(Data provided begins)

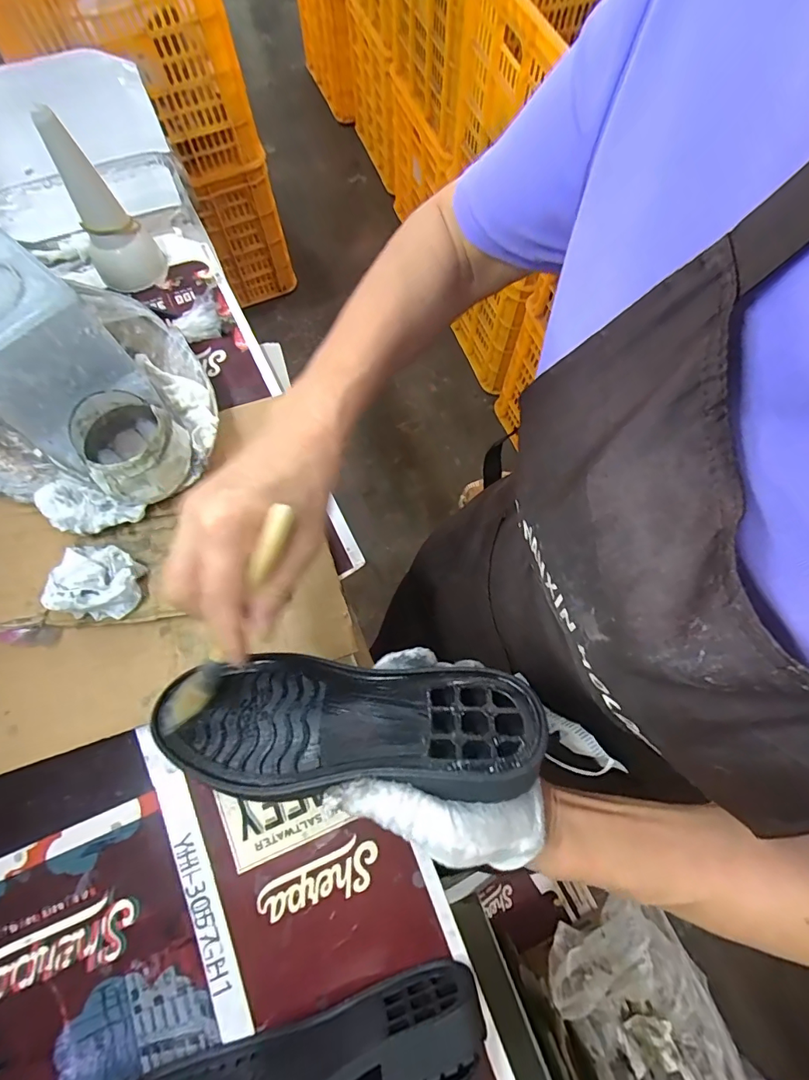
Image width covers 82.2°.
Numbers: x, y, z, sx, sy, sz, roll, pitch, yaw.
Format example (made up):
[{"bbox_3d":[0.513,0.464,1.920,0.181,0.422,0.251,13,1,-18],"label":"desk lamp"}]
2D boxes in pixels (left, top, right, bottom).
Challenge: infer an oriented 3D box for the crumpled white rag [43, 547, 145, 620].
[{"bbox_3d":[-0.234,0.031,0.354,0.059,0.029,0.054,6,71,2],"label":"crumpled white rag"}]

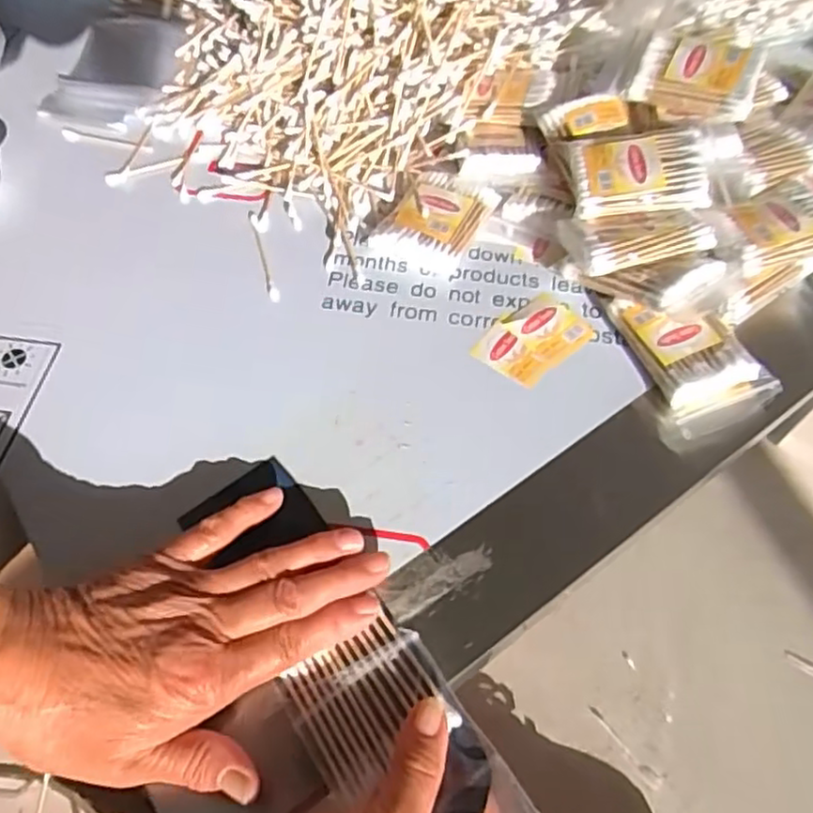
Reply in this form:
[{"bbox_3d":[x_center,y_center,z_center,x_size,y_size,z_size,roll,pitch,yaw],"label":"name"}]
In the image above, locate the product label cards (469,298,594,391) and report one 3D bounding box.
[{"bbox_3d":[0.076,-0.041,0.407,0.066,0.004,0.044,-41,68,-20],"label":"product label cards"}]

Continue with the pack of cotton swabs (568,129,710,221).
[{"bbox_3d":[0.143,-0.142,0.413,0.079,0.025,0.055,1,57,0],"label":"pack of cotton swabs"}]

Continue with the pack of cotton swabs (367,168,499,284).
[{"bbox_3d":[0.018,-0.123,0.446,0.057,0.020,0.070,26,64,15],"label":"pack of cotton swabs"}]

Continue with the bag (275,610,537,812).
[{"bbox_3d":[-0.003,0.146,0.289,0.066,0.011,0.102,-30,64,-15],"label":"bag"}]

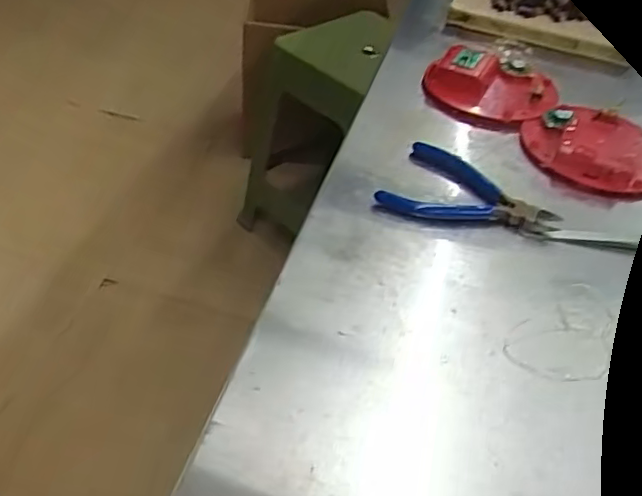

(Data provided ends)

Above are records to transcribe exactly; leave their pictures out.

Image width covers 82.2°.
Numbers: x, y, z, sx, sy, sz, roll, pitch, yaw.
Format example (made up):
[{"bbox_3d":[0.513,0.464,1.920,0.181,0.422,0.251,13,1,-18],"label":"desk lamp"}]
2D boxes in pixels (left, top, right, bottom).
Challenge: infer an oriented 3D box for the crumpled white rag [43, 547, 145, 620].
[{"bbox_3d":[-0.234,0.031,0.354,0.059,0.029,0.054,6,71,2],"label":"crumpled white rag"}]

Reply in this form:
[{"bbox_3d":[x_center,y_center,z_center,x_size,y_size,z_size,roll,pitch,yaw],"label":"name"}]
In the image above, locate the product label cards (469,298,594,391) and report one 3D bounding box.
[{"bbox_3d":[0.076,-0.041,0.407,0.066,0.004,0.044,-41,68,-20],"label":"product label cards"}]

Continue with the pack of cotton swabs (568,129,710,221).
[{"bbox_3d":[0.143,-0.142,0.413,0.079,0.025,0.055,1,57,0],"label":"pack of cotton swabs"}]

Continue with the pack of cotton swabs (367,168,499,284).
[{"bbox_3d":[0.018,-0.123,0.446,0.057,0.020,0.070,26,64,15],"label":"pack of cotton swabs"}]

Continue with the bag (275,610,537,812).
[{"bbox_3d":[-0.003,0.146,0.289,0.066,0.011,0.102,-30,64,-15],"label":"bag"}]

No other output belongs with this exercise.